State governors across the nation, led by newly elected right wing Republicans (with several Democratic governors in tow), are whipping up anti-union sentiment by declaring public workers and their unions are the cause of state budget deficits.  They argue that various labor costs are driving up their deficits, but the lead cause of those labor costs is overly generous increases public employee pension benefits.


But increases in public employee pension benefits are not the cause of the States’ budget crises. There are, indeed, serious pension funding gaps in many states public pension plans. But a close investigation of these gaps shows clearly they do not exist because of states’ granting public employees exorbitant pension benefits.

The real reasons behind the pension funding gap are several.

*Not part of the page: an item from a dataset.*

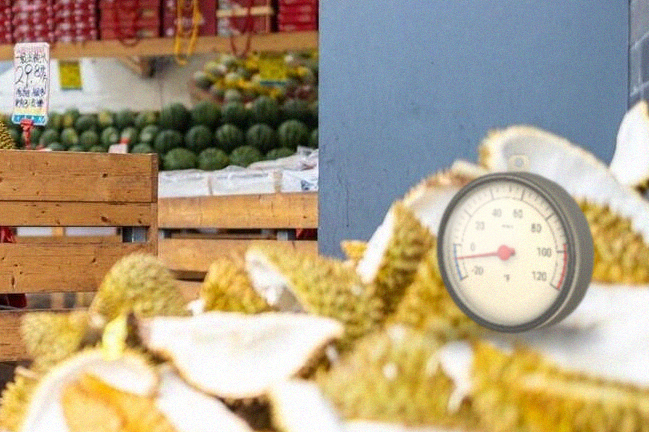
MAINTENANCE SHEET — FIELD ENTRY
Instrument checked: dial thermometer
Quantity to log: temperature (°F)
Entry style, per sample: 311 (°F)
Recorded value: -8 (°F)
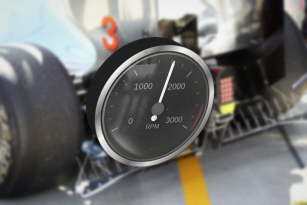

First, weak and delayed recoveries from the recessions of 1990-91, 2001, and 2007-09 have meant feeble job creation and thus less contribution to pension fund balances. Here the phenomenon of ‘jobless recoveries’ plays a critical role. Each recession over the last half century in the US has resulted in a longer time period for jobs to fully recover to their pre-recession levels. After the 2001 recession it took 46 months just to get back to a level of jobs that existed before the recession. Estimates today are it will take 84-96 months, or 7 to 8 years, for jobs to recover to 2007 levels. That’s twice as long. And that means a projected larger pension gap.

But there’s an even greater reason why pension funds have ended up short of income today. And that greater reason has been building for more than a decade. It’s what is called the practice of ‘contribution holidays’; that is, pension managers refusing to put the necessary contributions into the funds—a practice in the public sector that has been going on since the mid-1990s and even before that in the private sector.